> [Prompt 1]: According to the article on coronavirus death rates in Ireland, how much higher is the Covid-19 death rate in the North than in the South?
> [Prompt 2]: Write the next part of the article on the gap between coronavirus death rates in the north and south of Ireland, continuing after its final sentence.

A growing disparity between the coronavirus death rates in the north and south of Ireland is proof that two different approaches to the crisis are causing lives to be lost, according to academics.
The 26 Counties have generally followed the advice of the World Health Organisation, while the unionist-dominated Stormont regime in Belfast adheres to policies set by the British government.
Research carried out by Michael Tomlinson, a former professor of social policy at QUB in Belfast, has shown that the death rate for Covid-19 deaths is 50% higher in the North than the South.
He said it is reasonable to assume that the North’s higher death rates result from the lower rates of testing, the lack of contact tracing and the slower application of lockdown measures compared with the 26 Counties.
“The evidence underlines the case for co-ordinated action across the island to hunt down the virus through high levels of testing and contact tracing and for stronger public-health surveillance at points of entry,” he said.
Dr Gabriel Scally, president of the Epidemiology and Public Health section of the Royal Society of Medicine, referred to the study and again called for an all-island exit strategy from lockdown to avoid “further waves of infection and death”.
He said it is vital that plans for both parts of Ireland are “compatible with, and supportive of, each other”, particularly on community testing and tracing of infected individuals, which has been virtually abandoned by London, and inward arrivals.
“The two parts of Ireland should work hand in hand to develop, as rapidly as possible, a robust network of local teams, locations for community testing and the IT and laboratory capacity that will be needed,” he said.
“The second requirement for a highly effective plan will be a jointly agreed and uniformly implemented approach to public health controls at ports and airports.”
He said “it should be inconceivable” that people could come through any port or airport in Ireland without passing through public health controls which would involve “as a minimum” taking temperatures and swabs for testing.
An island-wide, defensive response to the virus using the sea as a natural barrier has long been the key strategy for tackling infectious disease on the island. The failure to do so this time has bewildered health experts since the first cases emerged.

> [Extracted records]:
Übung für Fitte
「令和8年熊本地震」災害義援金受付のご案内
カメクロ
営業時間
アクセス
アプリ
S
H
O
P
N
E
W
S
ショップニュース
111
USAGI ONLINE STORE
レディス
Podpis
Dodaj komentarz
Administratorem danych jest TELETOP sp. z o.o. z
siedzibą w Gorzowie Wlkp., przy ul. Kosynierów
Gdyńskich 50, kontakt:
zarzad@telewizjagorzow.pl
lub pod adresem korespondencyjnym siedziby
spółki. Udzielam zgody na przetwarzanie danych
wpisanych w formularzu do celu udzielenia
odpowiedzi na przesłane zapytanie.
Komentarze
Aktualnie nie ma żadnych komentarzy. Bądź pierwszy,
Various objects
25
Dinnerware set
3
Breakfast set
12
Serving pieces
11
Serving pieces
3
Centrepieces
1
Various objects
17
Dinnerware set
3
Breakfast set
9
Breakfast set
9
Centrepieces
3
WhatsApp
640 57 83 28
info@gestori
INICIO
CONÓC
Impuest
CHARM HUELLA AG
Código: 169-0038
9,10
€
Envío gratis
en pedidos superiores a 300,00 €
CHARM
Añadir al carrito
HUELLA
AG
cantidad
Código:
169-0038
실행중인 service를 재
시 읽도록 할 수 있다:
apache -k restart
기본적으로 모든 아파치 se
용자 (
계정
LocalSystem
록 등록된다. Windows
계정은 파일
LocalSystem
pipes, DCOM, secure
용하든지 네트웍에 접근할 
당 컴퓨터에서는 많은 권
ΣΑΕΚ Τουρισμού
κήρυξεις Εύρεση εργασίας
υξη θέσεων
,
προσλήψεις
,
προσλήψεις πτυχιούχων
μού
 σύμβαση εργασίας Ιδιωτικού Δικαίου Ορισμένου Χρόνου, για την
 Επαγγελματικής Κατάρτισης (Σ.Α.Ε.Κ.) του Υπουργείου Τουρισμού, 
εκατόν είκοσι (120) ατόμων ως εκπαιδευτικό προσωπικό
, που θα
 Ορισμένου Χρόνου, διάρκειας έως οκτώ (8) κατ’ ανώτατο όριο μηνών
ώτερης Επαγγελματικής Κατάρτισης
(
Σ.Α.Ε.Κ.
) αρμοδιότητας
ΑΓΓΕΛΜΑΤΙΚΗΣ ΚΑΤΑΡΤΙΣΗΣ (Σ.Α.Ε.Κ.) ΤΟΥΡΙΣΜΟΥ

> [Answer section 1]: It is 50% higher in the North.

> [Answer section 2]:
The North’s chief medical officer, Dr Michael McBride, this week admitted that the virus on the “single landmass” of Ireland was “behaving very similarly” in both jurisdictions “and differently to other parts of the United Kingdom”.
The Dublin government has begun checks on people entering the country at airports and seaports, but Taoiseach Leo Varadkar admitted that any controls on incoming travellers would be undermined by the possibility that infected individuals could reroute via the north’s points of entry, where there are still no checks.
With death rates in both parts of Ireland among the worst in the world, pressure for action has led to a “pilot” all-island contact tracing scheme.
SDLP leader Colum Eastwood said revelations of the slow response in Britain to the coronavirus crisis “underscores the need for a bespoke island-wide strategy” which is “not a sectarian political issue”.
But for the North’s unionist Minister for Health Robin Swann, there is still an adherence to what he called “the science that is applicable to Northern Ireland”. And there are still fears that unionists, in common with right-wing Tories, are ready to ‘sacrifice lives’ in order to unwind lockdown measures and try to jump-start economic activity.
In an ambiguous statement on Wednesday, the DUP said they want to see “close collaboration throughout the British Isles. Our approach will not be based on politics, but led by the expert evidence and advice.”